The other two are in a red circle so are prohibitions so no overtaking under certain conditions. I cannot get enough resolution to work out what the conditions are.

It does illustrate rather well the general inconsistency of road signs!


----------



## teemyob (Nov 22, 2005)

*Sign*

A HGV's may overtake.
B over 3,500 kG's prohibited from overtaking
C over 7,000 kG's Prohibited from overtaking in the rain.

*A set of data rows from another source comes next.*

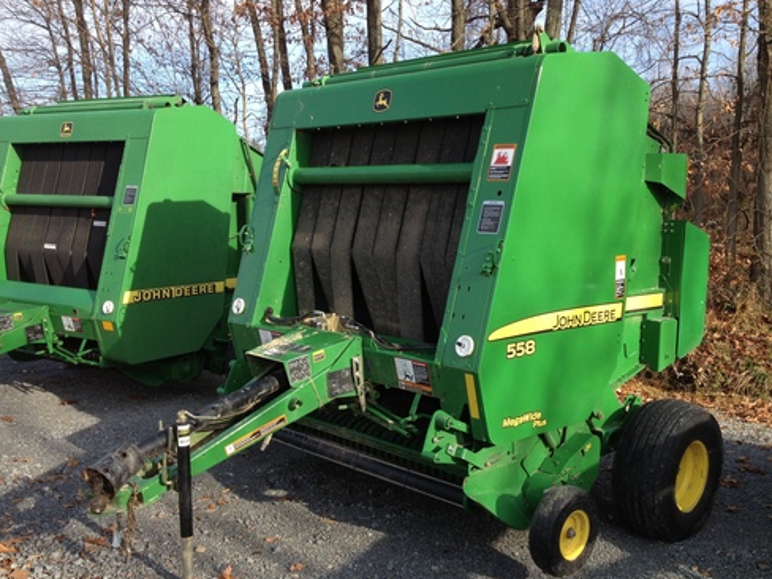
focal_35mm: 39
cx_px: 411
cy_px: 296
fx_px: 870
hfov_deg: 47.8
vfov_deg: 36.8
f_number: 2.4
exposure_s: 1/665
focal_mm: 4.28
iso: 50
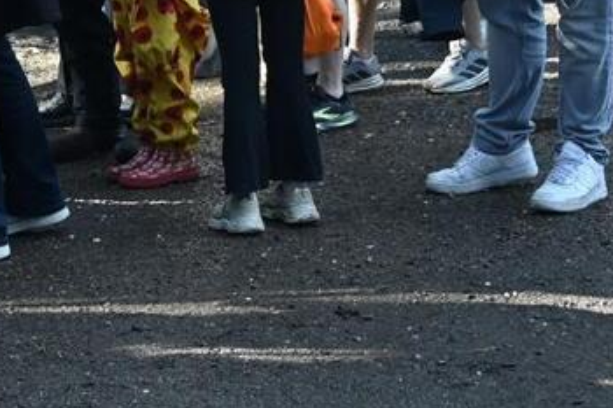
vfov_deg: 9.9
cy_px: -71
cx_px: 172
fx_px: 2315
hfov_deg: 15.0
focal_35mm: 136
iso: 500
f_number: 4
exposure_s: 1/125
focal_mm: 32.5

From what I can make out in the photos.

But I do not know what that odd looking item is in the bottom right of A.

What is my Prize.

Trev.


----------



## androidGB (May 26, 2005)

Is there a prize for identifying the mystery object in A?


Andrew


----------



## Zebedee (Oct 3, 2007)

androidGB said:


> Is there a prize for identifying the mystery object in A?
> Andrew


I'd guess at a video screen - maybe the satnav or reversing camera?


----------



## androidGB (May 26, 2005)

I was thinking the same, but it doesn't look like anything I've seen

Also the angle of the screen looks a little shallow, but maybe that's where the "reflection guard" comes in


Andrew


----------



## pneumatician (May 1, 2005)

*Continental signs*

No Wagons in outside lane and No wagons over 3.5t in outside lane.
Or if you are driving a wagon no overtaking and keep right.

Steve


----------



## Zebedee (Oct 3, 2007)

Pity the pics are not higher resolution.

Are the images on the screen artifacts, or are they real? I can't decide, and can't enhance the picture any more.

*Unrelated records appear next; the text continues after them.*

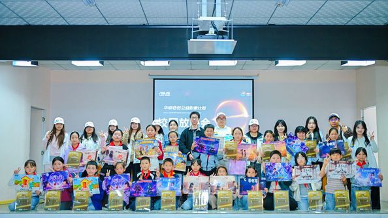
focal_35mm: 36
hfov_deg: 55.3
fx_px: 370
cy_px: 119
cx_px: 195
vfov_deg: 32.8
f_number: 2.8
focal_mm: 34
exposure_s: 1/200
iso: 1250
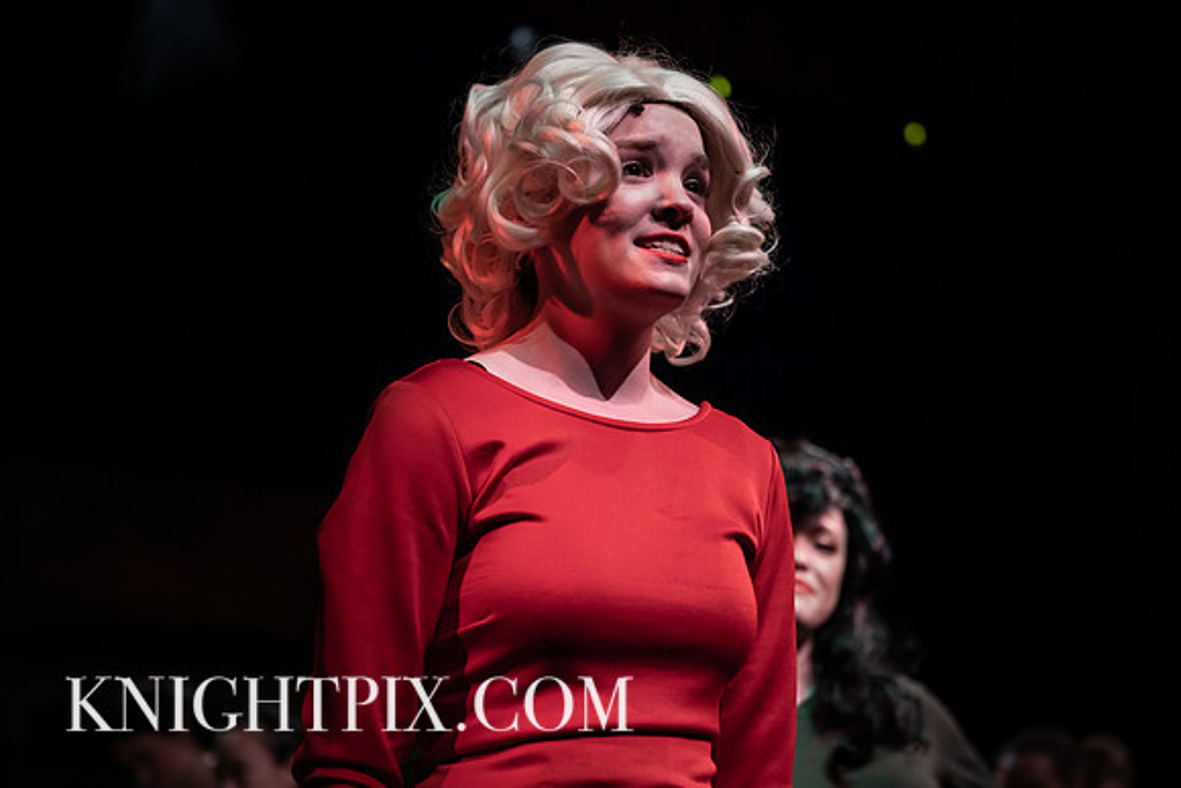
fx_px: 2430
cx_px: 651
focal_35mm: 74
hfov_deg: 27.3
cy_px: 372
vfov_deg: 18.4
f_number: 2.8
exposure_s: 1/200
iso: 320
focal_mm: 62
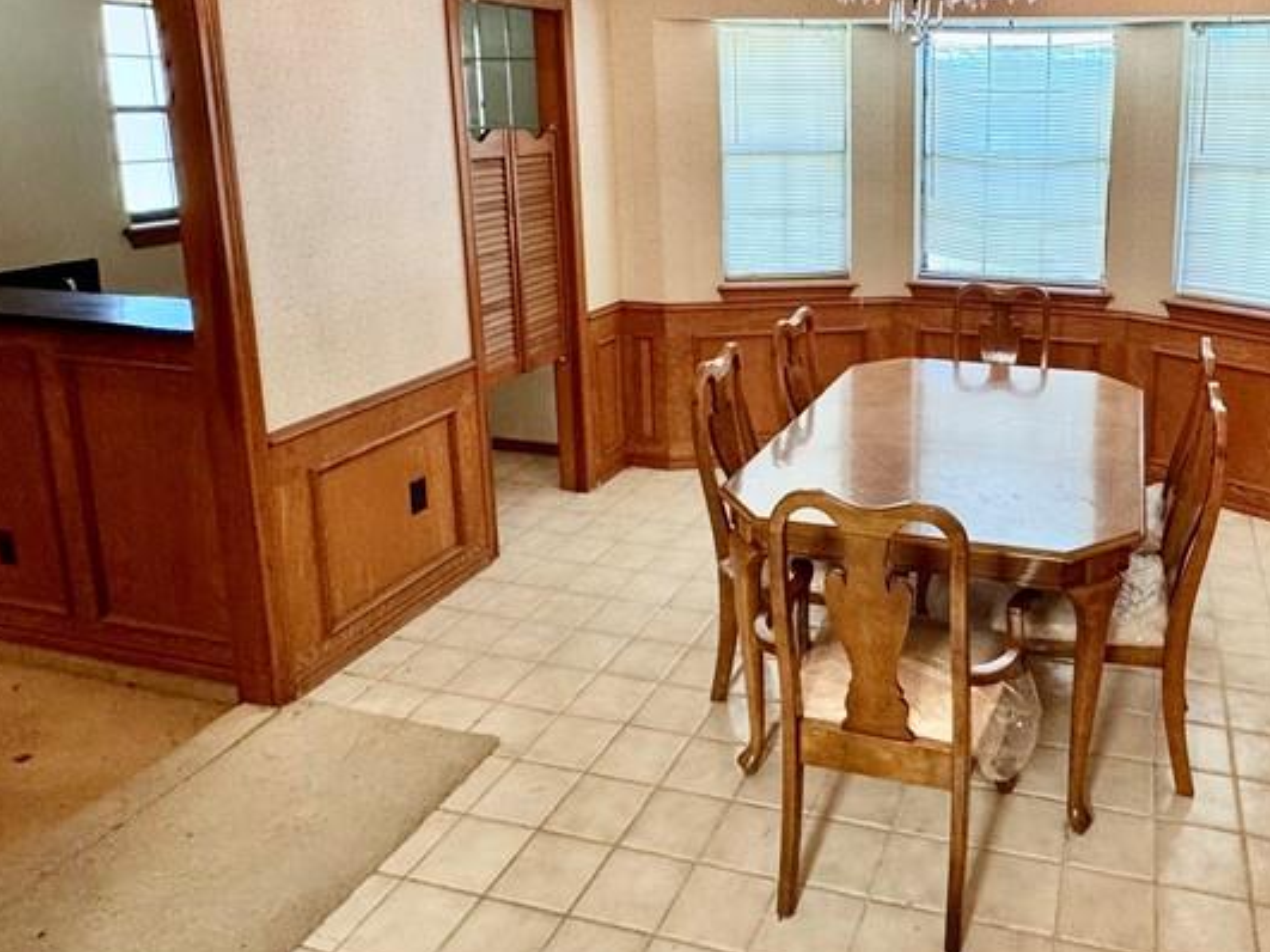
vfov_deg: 49.6
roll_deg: -1.1
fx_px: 990
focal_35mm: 27
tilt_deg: -10.2
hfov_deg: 62.7
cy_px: 258
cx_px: 902
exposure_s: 1/120
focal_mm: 2.22
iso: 250
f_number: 2.2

Anyone got access to sophisticated software that will show what's on the screen?










Cheers


----------



## teckie (Feb 25, 2007)

Looks like a Zoomed up Sat Nav to me !


Teckie


----------



## Zebedee (Oct 3, 2007)

teckie said:


> Looks like a Zoomed up Sat Nav to me !
> Teckie


That's what I thought, but you can imagine all sorts of things when it gets as indistinct as this.

If we wait a while somebody on the forum will have one in their truck. It's probably a LHD van with the wife's footbath on the dash!!


----------



## billym (Dec 17, 2005)

They mean that you must have been SERIOUSLY bored to bother taking them


----------



## 101776 (Nov 13, 2006)

i think its a ticket machine on a bus...


----------



## dbh1961 (Apr 13, 2007)

It's a built-in Etch-A-Sketch


----------



## B1ondini (Mar 19, 2007)

Isn't it a Credit Card reader for paying the new LEZ charge in London??


----------



## Belgian (Nov 21, 2007)

The mysterious sign in A is an arrow pointing to the nearest distress telephone.
In Belgium trucks are not allowed to overtake on a 2-lane road (even on motorways) Where is allowed on a motorway they put the blue sign.
Non-Belgian trucks are also banned saturday and sunday. Also cruise controll is not allowed on most parts of the motorways.


----------



## 97201 (Jan 7, 2006)

I think the mystery machine is TETRIS for when the driver is bored with cruise control on the motorway :roll: 

Ian
Three Green


----------